How exactly you grab the text depends on the source:
- If you are looking at LinkedIn, you can search for all posts and comments you have made.
- If you are using a podcast or video stream as a source, For these, you can use a tool like Youtube Transcript to extract text and then scan to find insights that you can repurpose. You can use GenAI tools to group the text into high level topics that you can portion up into newsletters.
- If you are posting on a slack, you can search for all your posts using the from modifier.
Each source will have a different way to find your content, but after the first few times it’ll be second nature to grab it.
Tell A Story
The next step is to take the raw text and turn it into a coherent story. You want to do this every month or so, though you may need to front-load this if you are starting a newsletter.
You’ll need to spend some time on this process. The goal is to create something worth sending out to your readers.
Each post should be:
- 500-1000 words
- coherent; if you are merging together more than one comment, make sure tense and pronouns agree
- edited; remove fluff words and anything that distracts from the point, especially if you are condensing a podcast section
- on theme; if you are a devops consultant, don’t post about ice cream stores, unless they relate to devops
You will end up with a solid newsletter post. Mark this fragment with the date you reviewed and turned it into a story. This will prevent you from using the same text in six months.
In my experience, this is an AI-aided manual process. You can use the AI to condense podcast text, think of alternate angles, or give you feedback on any other areas to cover. But what you should not do, unless you want a newsletter that sounds robotic, is paste your text into ChatGPT and ask for a newsletter-length block of text.
Don’t rewrite the text. The whole point of this process is to leverage existing content you have created in a low-effort, sustainable way.
Since you have all your content in one place, you can repeat this process to get many newsletters ready. I like to get as many ready as I’ll send out in the next month.
Then, schedule them out.
Schedule It
You’ve done all the hard work, scheduling is easy.
Make sure any platform you select supports scheduling out newsletters.
Test sending them to yourself to see what they look like.
Schedule each story on a regular interval. I like to send on the same day of the week every time. Once every two weeks to once a month is sustainable but will keep you top of mind.

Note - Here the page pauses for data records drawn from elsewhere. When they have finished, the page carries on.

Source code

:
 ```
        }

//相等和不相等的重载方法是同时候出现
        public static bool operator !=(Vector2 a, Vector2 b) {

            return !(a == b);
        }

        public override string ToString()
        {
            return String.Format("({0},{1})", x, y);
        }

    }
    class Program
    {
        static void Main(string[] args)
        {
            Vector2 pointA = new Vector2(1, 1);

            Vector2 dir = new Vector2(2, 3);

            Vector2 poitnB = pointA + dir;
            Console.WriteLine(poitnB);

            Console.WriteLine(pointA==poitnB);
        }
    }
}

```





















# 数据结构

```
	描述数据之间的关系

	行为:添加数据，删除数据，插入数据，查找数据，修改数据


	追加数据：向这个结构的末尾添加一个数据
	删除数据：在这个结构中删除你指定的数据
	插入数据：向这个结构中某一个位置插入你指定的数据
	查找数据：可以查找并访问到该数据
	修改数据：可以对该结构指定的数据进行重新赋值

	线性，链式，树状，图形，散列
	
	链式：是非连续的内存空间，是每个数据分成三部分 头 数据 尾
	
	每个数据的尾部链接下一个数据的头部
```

If there’s timely news that you want to address, you can bump one of the other newsletter editions.
Summing Up
This process is the start of a journey that will end with a permanent, searchable corpus of your insights, at relatively low cost in terms of effort and time. It also ends with you having a list of people who want to hear from you about the topics you cover.
You will no longer be letting your content go to waste.
It is not, however, a quick process. You may send newsletters to hundreds of subscribers for years. There are two ways to think about that:
- oh man, I only have 200 subscribers and therefore I compare poorly to people who have tens of thousands of subscribers or more
- oh my, I have 200 subscribers who want to hear what I say and are willing to let me into their email inbox regularly
Which do you think is the better perspective?